John Huston, adapting "unadaptable tales":
From Melville's story, in which we have highlighted the metaphysical aspects of the White Whale, Huston has taken a coherent and highly rythmical cinematographic story where a light and humourous introduction (Ishmael goes tawords the port to find Queequeegg the Indian and the frightenening whaler) contrasts with the serious development of the plot. This change of mood is carried out by Father Mapple's long sermon, inspired by the biblical chapter where Jonas is taken by a whale:
"The preacher slowly turned over the leaves of the Bible, and at last, folding his hand down upon the proper page, said: Beloved shipmates, clinch the last verse of the first chapter of Jonah - 'And God had prepared a great fish to swallow up Jonah.'"
The first-person narrator, young Ishmael, has been kept but in order to get "a headway plot", Huston has got rid of many chapters devoted to cetacean classifications, for they were indeed very difficult passages for a Hollywood film, and has favoured fishing scenes where action almost races out of control.
Huston's style in adapting the classic is quite visible, for he has managed to get the best out of story which was meant to be read and has made a film not only to be seen but also to be thought about. Notice here Ray Bradbury's contribution. He is nothing less than the prolific writer of major science fiction books, such as The Martian Chronicles (1950, published in England under the title The Silver Locusts) and Farenheit 451 (1953).

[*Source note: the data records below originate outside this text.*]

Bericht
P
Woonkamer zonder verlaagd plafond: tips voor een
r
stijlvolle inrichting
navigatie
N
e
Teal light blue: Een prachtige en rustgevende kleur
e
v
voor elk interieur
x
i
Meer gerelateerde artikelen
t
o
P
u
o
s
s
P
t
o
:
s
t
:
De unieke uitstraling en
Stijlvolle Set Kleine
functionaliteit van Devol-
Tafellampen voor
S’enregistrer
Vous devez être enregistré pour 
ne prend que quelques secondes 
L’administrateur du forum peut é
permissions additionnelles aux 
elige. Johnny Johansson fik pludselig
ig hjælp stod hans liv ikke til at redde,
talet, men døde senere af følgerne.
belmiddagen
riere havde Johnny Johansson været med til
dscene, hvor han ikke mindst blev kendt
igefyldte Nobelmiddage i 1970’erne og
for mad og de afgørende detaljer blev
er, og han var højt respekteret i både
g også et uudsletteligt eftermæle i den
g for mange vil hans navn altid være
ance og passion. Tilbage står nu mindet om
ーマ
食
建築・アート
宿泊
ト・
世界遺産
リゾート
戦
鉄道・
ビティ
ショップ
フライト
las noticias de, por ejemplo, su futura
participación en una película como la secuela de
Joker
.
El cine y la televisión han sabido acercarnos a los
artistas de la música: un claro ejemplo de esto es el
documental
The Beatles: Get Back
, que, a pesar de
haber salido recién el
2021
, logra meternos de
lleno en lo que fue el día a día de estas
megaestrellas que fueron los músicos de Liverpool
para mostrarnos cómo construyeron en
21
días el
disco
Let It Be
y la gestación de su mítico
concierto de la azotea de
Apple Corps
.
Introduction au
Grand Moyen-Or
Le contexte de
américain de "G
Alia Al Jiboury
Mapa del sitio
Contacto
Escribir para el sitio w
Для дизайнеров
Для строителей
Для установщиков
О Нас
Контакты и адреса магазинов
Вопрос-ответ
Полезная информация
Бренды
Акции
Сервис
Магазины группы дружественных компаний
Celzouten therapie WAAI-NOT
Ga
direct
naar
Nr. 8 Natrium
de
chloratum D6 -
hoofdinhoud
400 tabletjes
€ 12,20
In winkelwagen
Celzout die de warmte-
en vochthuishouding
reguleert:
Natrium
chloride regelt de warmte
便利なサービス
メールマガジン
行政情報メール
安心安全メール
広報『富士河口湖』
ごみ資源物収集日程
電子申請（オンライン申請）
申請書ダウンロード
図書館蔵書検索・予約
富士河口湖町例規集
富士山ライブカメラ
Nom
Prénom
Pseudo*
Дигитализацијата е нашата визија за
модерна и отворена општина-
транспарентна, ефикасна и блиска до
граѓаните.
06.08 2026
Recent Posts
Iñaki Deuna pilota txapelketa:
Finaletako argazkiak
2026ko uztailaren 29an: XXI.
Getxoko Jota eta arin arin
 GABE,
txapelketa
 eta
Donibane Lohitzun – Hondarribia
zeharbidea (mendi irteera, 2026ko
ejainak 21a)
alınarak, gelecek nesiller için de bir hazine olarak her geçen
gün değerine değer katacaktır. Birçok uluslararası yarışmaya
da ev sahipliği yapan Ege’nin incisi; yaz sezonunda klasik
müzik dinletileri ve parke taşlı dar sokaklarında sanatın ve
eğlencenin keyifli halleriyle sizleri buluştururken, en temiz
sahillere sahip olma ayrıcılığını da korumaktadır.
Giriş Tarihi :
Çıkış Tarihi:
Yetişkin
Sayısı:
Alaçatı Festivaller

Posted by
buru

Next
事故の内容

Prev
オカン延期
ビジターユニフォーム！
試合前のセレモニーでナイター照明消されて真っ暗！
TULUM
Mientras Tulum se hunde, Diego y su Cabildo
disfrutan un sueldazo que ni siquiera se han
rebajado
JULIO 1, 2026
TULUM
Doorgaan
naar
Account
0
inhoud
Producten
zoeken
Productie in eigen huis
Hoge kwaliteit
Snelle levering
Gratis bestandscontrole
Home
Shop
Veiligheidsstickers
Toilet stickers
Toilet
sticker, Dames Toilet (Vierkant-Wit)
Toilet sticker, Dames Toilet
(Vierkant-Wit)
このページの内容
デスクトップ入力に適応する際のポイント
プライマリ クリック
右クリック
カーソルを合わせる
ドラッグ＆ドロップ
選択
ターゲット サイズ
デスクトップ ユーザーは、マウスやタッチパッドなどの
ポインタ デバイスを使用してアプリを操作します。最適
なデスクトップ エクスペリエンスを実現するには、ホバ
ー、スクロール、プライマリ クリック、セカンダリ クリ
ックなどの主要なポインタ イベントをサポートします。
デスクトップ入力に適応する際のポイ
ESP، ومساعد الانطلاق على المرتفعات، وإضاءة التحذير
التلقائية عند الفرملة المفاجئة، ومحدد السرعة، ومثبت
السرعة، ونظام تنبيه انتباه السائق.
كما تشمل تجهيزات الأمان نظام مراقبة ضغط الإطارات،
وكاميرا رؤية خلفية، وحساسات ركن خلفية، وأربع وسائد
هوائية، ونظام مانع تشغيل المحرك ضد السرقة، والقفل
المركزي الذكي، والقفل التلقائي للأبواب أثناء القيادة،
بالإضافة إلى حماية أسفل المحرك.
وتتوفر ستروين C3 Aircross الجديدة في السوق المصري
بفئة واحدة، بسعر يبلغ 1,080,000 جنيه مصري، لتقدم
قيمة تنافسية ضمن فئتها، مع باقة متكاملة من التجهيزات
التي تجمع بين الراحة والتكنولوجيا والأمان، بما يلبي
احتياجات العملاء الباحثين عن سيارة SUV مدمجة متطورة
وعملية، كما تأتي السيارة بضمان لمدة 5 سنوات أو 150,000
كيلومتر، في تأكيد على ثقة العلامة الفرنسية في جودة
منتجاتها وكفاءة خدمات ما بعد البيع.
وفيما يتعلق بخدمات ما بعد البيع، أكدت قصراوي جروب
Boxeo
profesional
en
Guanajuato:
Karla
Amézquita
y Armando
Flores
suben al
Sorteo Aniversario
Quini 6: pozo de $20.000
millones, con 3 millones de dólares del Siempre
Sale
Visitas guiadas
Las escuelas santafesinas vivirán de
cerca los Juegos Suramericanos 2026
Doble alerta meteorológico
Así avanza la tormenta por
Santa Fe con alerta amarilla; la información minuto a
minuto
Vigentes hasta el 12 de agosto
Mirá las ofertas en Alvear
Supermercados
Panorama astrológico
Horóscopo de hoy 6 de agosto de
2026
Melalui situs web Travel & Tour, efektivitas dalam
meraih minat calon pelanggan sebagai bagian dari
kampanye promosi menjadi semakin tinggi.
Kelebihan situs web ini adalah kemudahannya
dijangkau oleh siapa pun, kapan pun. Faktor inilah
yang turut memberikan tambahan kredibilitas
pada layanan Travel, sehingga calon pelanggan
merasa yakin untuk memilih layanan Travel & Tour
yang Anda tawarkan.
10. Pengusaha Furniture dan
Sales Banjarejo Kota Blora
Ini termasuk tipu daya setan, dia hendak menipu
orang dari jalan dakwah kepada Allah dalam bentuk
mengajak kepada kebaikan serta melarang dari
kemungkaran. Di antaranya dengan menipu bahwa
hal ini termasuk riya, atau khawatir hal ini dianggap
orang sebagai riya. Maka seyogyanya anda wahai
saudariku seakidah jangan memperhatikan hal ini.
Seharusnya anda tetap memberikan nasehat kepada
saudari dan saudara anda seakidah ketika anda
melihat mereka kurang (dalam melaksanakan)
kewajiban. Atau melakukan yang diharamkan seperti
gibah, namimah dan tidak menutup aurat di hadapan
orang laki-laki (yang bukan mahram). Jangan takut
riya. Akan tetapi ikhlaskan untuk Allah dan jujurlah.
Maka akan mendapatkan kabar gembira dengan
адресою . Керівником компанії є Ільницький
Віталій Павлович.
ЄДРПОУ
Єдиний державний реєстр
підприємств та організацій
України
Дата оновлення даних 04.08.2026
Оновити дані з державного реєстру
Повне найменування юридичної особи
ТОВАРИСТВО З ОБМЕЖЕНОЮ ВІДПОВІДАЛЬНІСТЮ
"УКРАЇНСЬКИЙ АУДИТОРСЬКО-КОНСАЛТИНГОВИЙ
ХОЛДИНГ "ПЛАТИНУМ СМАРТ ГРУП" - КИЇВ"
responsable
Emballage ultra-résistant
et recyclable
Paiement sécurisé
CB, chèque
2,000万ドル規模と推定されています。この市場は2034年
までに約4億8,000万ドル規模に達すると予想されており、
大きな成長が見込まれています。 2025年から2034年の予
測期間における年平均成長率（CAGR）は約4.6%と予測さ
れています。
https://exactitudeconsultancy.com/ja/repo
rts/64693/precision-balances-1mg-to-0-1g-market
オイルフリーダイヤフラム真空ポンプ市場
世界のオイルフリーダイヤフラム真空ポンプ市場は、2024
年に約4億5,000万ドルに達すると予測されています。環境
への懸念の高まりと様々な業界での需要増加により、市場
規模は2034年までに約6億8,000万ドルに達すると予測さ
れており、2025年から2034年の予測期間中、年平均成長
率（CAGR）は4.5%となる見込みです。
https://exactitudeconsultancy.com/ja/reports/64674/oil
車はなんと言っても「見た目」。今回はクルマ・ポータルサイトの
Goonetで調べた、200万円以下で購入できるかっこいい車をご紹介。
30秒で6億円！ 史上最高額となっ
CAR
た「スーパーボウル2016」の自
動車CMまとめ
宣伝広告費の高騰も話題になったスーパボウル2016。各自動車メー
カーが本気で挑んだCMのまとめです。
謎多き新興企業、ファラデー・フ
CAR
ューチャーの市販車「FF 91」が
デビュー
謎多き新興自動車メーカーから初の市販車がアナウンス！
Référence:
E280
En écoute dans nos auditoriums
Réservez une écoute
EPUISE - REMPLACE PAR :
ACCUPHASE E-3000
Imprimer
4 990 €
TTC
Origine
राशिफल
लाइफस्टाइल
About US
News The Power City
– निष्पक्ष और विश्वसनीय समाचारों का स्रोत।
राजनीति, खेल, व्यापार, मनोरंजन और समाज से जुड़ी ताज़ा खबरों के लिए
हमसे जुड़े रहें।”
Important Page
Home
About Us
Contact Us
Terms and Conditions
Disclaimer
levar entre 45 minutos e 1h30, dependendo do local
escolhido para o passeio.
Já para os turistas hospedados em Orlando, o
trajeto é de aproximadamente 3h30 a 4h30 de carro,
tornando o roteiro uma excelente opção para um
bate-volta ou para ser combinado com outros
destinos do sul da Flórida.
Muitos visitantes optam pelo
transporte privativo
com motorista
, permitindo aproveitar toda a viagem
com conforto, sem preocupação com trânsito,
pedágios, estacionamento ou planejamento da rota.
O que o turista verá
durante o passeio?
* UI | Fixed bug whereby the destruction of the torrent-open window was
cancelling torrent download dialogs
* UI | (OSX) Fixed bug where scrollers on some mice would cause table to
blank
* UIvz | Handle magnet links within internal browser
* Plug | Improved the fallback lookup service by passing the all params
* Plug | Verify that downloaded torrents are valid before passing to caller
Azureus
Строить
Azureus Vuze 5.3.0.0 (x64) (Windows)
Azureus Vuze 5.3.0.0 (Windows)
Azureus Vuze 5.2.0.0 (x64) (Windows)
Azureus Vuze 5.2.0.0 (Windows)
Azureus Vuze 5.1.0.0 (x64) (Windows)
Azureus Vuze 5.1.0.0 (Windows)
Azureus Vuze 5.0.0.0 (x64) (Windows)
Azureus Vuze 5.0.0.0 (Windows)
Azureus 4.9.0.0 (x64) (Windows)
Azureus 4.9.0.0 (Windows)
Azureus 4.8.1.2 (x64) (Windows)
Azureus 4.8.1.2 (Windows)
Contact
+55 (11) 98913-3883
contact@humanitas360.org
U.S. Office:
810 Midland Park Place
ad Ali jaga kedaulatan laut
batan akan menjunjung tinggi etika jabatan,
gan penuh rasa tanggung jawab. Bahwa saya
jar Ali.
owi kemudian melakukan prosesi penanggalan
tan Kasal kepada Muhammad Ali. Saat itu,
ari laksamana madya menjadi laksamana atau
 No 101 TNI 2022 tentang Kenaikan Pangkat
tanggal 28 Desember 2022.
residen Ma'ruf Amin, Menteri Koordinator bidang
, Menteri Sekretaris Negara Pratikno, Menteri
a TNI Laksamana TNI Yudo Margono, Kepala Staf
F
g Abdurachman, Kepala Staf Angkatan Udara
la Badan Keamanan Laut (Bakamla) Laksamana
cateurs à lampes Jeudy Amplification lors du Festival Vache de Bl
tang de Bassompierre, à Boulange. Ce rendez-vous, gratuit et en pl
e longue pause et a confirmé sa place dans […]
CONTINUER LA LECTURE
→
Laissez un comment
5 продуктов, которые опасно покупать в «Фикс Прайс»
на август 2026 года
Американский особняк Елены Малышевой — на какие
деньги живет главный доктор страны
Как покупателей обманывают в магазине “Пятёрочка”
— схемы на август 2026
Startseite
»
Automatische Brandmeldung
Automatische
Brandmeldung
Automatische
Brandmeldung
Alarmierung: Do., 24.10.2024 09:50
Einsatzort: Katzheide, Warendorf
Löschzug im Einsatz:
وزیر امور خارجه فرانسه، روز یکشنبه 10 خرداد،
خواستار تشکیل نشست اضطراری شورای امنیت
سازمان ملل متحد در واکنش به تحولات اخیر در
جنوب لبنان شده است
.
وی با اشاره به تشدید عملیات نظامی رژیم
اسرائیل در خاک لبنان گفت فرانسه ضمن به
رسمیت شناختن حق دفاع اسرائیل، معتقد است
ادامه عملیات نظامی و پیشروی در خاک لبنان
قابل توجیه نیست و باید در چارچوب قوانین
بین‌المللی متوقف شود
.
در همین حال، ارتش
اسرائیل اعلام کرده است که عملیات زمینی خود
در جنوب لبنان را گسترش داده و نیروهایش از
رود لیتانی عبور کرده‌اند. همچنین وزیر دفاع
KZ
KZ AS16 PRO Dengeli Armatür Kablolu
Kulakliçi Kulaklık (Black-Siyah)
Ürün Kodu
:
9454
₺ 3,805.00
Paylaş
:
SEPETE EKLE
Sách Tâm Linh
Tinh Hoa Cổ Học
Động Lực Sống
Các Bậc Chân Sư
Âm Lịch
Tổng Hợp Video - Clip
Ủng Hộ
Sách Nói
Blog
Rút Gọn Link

Throughout his career, John Huston has got stuck with these "unadaptable" texts. That's what he usually does! He has tried his luck with Tenesse William's play The Night of the Iguana (filmed in 1964), Lowry's novel Under the Volcano and his last film of 1987 base on James Joice's The Dead (last tale in Dubliners, published in 1914).
Whales and cinema:
A whale swallowing up Jonah is undoubtedly the basis of this predilection for the sea monster, the biggest living mammal. Disney has used a whale to make Pinocchio disappear, whereas Collodi chose a shark. More recntly, Hollywood has moved many youngers with Willy, a killer-whale who befriends a young boy.